Unlike the United States and Canada, Britain knows no official Thanksgiving feast. Yet local celebrations to show gratitude for a plentiful harvest have formed an important part of British tradition and folklore even as far back as pagan times.
Although in many rural communities the folkloristic character of harvest thanksgiving still continues, it is primarily as a celebration in church and school that Harvest Festival has come to be best known. It may therefore be surprising to learn that a liturgical thanksgiving for the harvest is a relatively recent introduction into Church of England practices and subsequently the calendar.
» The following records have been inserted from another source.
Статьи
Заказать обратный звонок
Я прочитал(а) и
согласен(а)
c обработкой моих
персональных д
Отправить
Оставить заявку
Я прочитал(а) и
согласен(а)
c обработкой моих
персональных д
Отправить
The modern Anglican tradition of celebrating Harvest Festival in churches began in 1843, when the Reverend Robert Hawker invited parishioners to a special thanksgiving service at his church at Morwenstow in Cornwall. Such Victorian hymns as “We plough the fields and scatter”, “Come ye thankful people, come” and “All things bright and beautiful” helped to popularise his idea of harvest festival and spread the annual custom of decorating churches with home-grown produce. The parish Harvest Supper became another important element of the thanksgiving celebrations.
Several Ordinariate communities up and down the country make an annual effort to enrich their worship, fellowship and outreach with a typically Anglican Harvest Festival and Supper. Here, for example, are two brief reports from Bournemouth and Pembury.
“Distinctive Patrimony, and working with long-time Catholics. That is the balance which Cardinal Vincent Nichols held out as an ideal when he addrssed the Ordinariate in Westminster. Not always easy to achieve, but the first weekend in October gave us the perfect opportunity. The readings at Mass were about the Vineyard of the Lord, so it was a good time to celebrate that essentially Anglican occasion, Harvest Thanksgiving..
The Anglican Patrimony bit at St Thomas More in Iford came mostly in our hymns. We ploughed the fields and scattered, we joined the song of harvest home, we waved the golden corn, and we collected for the Christchurch Basics Bank.
Before all that, on Saturday evening several of us joined parishioners at their Harvest Supper.”
Mgr. Edwin Barnes
“There were good numbers at Mass yesterday as we celebrated Harvest Festival. This involved singing the great harvest hymns with gusto and gathering up non perishable produce just prior to the singing of the Angelus which was then blessed for distribution to local people in need.”